Wednesday, September 2, 2015

First Freeze

The Fairbanks airport observing site saw its first freeze this morning, with a minimum temperature of 30°F.  Temperatures were at or below freezing for at least 4 hours.  This is about a week ahead of the long-term normal for first freeze, and about 2 weeks ahead of the normal of the past 20 years.  The chart below shows the long-term history.  It's nice to see that the era of late freezes, noted by Rick in the early days of this blog, appears to be over for now.

Here's a lovely shot from one of the Fairbanks air quality webcams this morning (click to enlarge).


  1. The last couple days have been the first time in months that the Alaska Range has been clear enough to see. It has been either too cloudy or too smokey to see anything. That webcam grab is what we've been missing all summer.

    A request. For the figure, I like how you have the calendar date vs year. I think it would be interesting if you did a similar graph but where you show not just the first freeze but also coldest temperature, thaw out date/green up/last frost, highest temperature of year, and anything else interesting - all on the same graph. The idea is to see ebb and flow of the different seasons and the relationship between temperatures, first frost, last frost, etc all in one shot.

    I want to say that we've discussed this before on this blog but the sudden jump in later first freeze seems to start about the same time as the sudden collapse of sea ice. I wonder what connection there could be.

    1. Eric, I'll see what I can do for a chart showing various dates of interest.

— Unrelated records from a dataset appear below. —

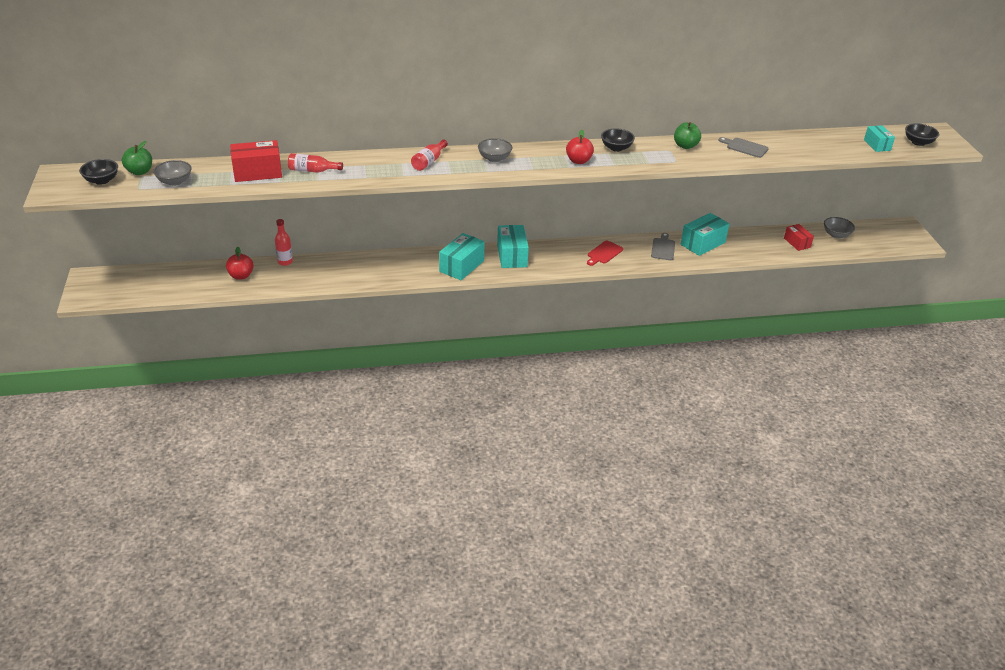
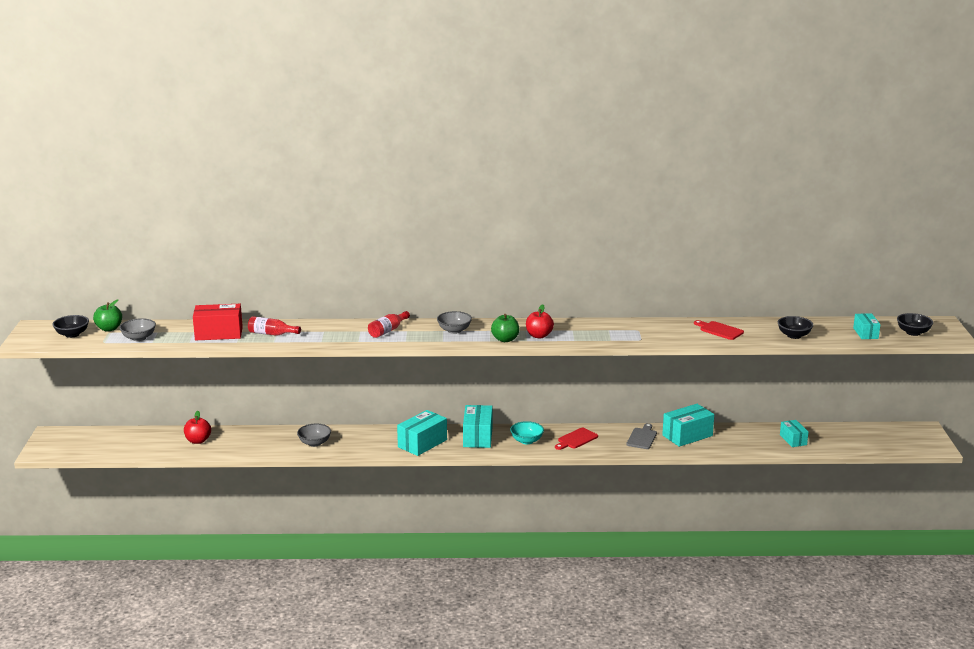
camera: 10 degrees right, 15 degrees down
(285, 262) = (245, 431): red bottle -> none
(559, 257) = (526, 441): none -> turquoise bowl
(616, 148) = (582, 326): black bowl -> black bowl (794, 335)
(685, 146) = (656, 327): green apple -> green apple (505, 339)
(745, 147) = (719, 330): grey cutting board -> red cutting board
(797, 243) = (793, 440): red box -> turquoise box
(836, 235) = (841, 435): grey bowl -> grey bowl (314, 443)

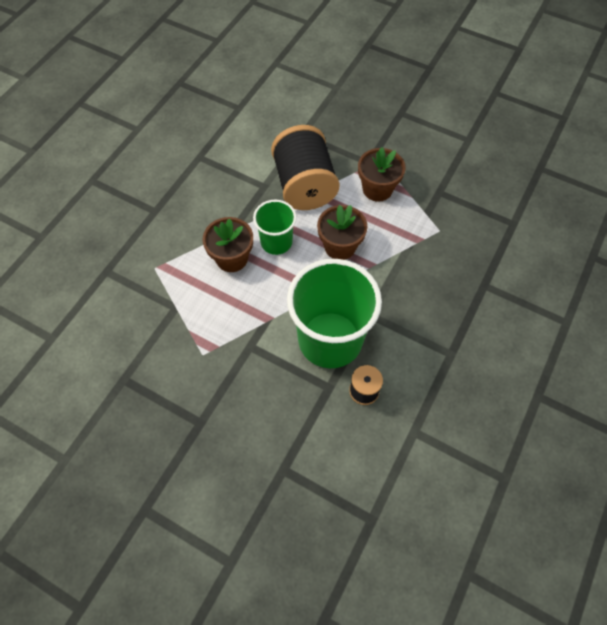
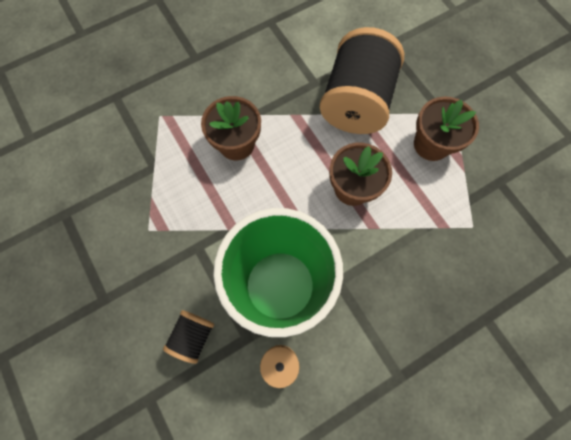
camera: 30 degrees right, 10 degrees up
(276, 242) = (290, 149): green cup -> none
(288, 408) = (193, 336): none -> black spool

      Concerning sea ice, there is presumably some connection to first freeze date. On a related topic, we looked at October temperature changes vs wind direction here:

    2. That's what I was thinking about. Thanks. That analysis suggested that bigger regime changes did more to influence October temperature than the lack of sea ice. I wonder now how much the drop in sea ice is caused by complex climate dynamics - but that's a horribly complicated subject altogether.